**Task requirements:**
1 > In the article about the Watergate panel, who moderated the event?
2 > In the article about the Watergate panel, rewrite the paragraph that begins "The panel featured former congresswoman" as a short list.
3 > From the article about the Watergate panel, extract the stretch from "Panel speaks on" through "dean Gabrielle Starr.".

**Source text:**
Panel speaks on Watergate’s legacy

Christine Park, Staff Writer

Experts and historians gathered at Hemmerdinger Hall on Sept. 17 for a sparsely attended panel discussion on how Congress confronted the Watergate scandal and the lessons learned from its outcome.

The panel featured former congresswoman Elizabeth Holtzman as well as head of the Tamiment Library and Robert F. Wagner Labor Archives Timothy Naftali. The event was moderated by CAS professor Marilyn Young and was introduced by CAS dean Gabrielle Starr.

At the panel, Holtzman discussed former President Richard Nixon’s resignation and the events that led to it, including Nixon’s trial in the Senate.

“We had the whole house of judiciary committee — Southern Democrats — all members of that committee saying they support impeachment,” Holtzman said. “There is no question that he would have been impeached and removed from office and that’s why he resigned.”

Naftali discussed the scandal and the slowly revealed cover-up that hid Nixon’s abuses of power.

Naftali said Nixon’s plan was to move incriminating evidence in 46 million pieces of paper and 4,000 hours of tape to California in August 1974, just before he resigned from office. He added that Nixon was legally allowed to do so.

**Supplied material:**
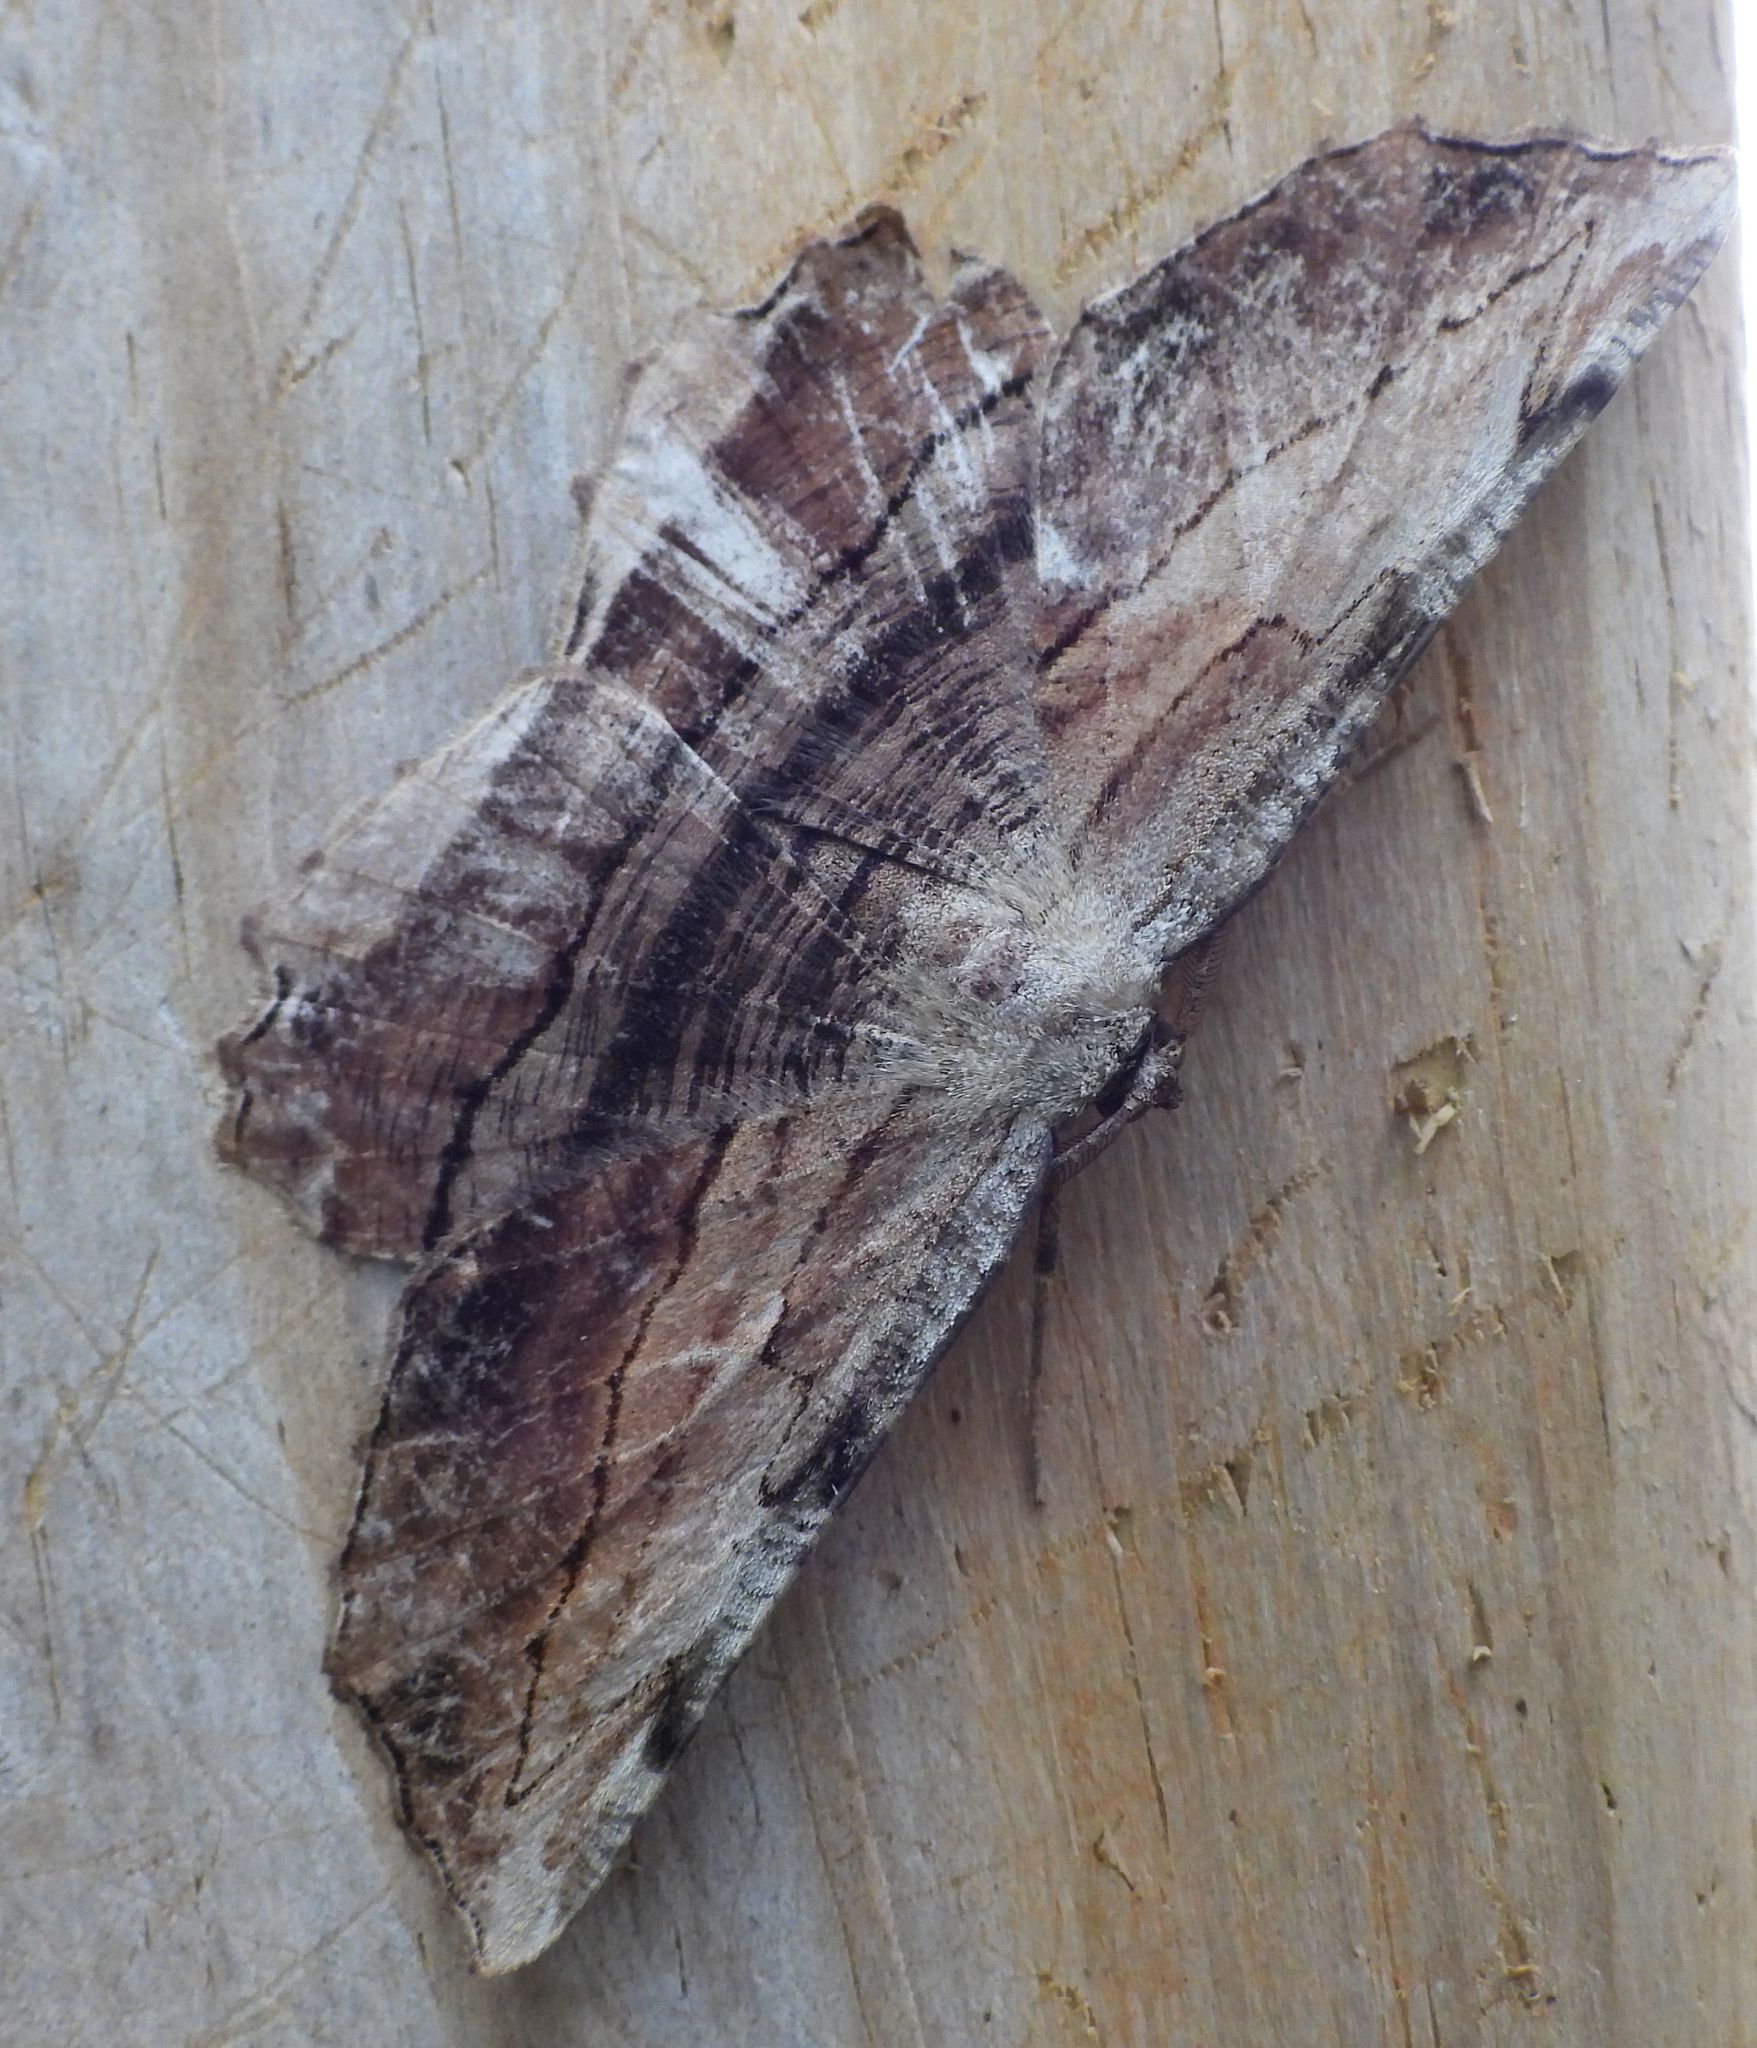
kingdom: Animalia
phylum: Arthropoda
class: Insecta
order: Lepidoptera
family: Geometridae
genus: Lytrosis
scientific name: Lytrosis unitaria
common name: Common lytrosis
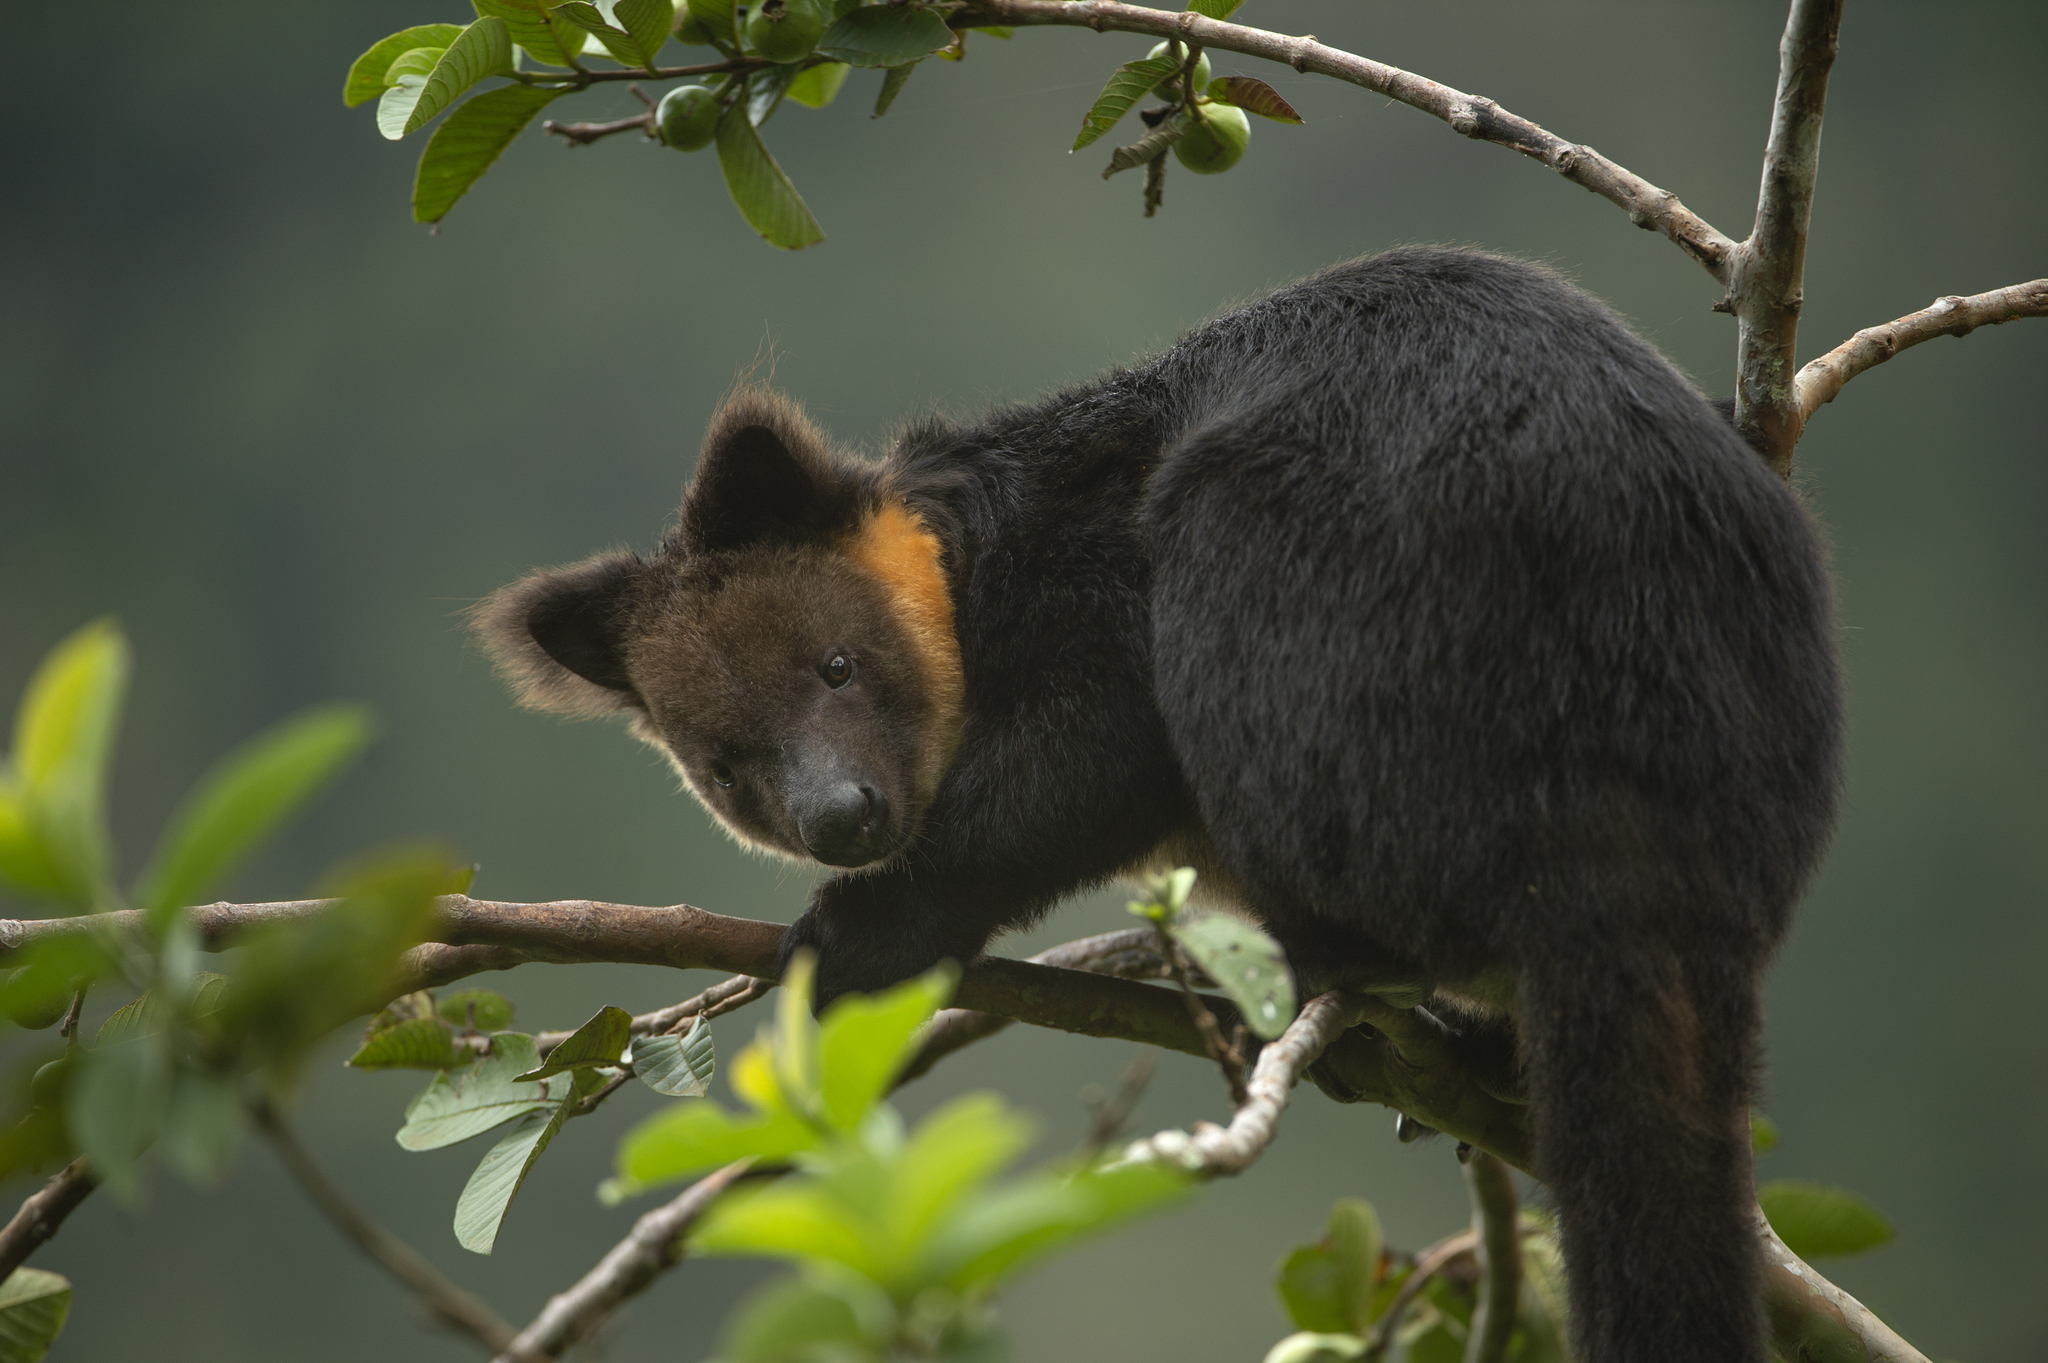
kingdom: Animalia
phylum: Chordata
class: Mammalia
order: Diprotodontia
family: Macropodidae
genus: Dendrolagus
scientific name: Dendrolagus ursinus
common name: Ursine tree-kangaroo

**Solutions in order:**
1 > CAS professor Marilyn Young moderated the event.

2 >
- Panelist: former congresswoman Elizabeth Holtzman
- Panelist: Timothy Naftali, head of the Tamiment Library and Robert F. Wagner Labor Archives
- Moderator: CAS professor Marilyn Young
- Introduction: CAS dean Gabrielle Starr

3 >
Panel speaks on Watergate’s legacy

Christine Park, Staff Writer

Experts and historians gathered at Hemmerdinger Hall on Sept. 17 for a sparsely attended panel discussion on how Congress confronted the Watergate scandal and the lessons learned from its outcome.

The panel featured former congresswoman Elizabeth Holtzman as well as head of the Tamiment Library and Robert F. Wagner Labor Archives Timothy Naftali. The event was moderated by CAS professor Marilyn Young and was introduced by CAS dean Gabrielle Starr.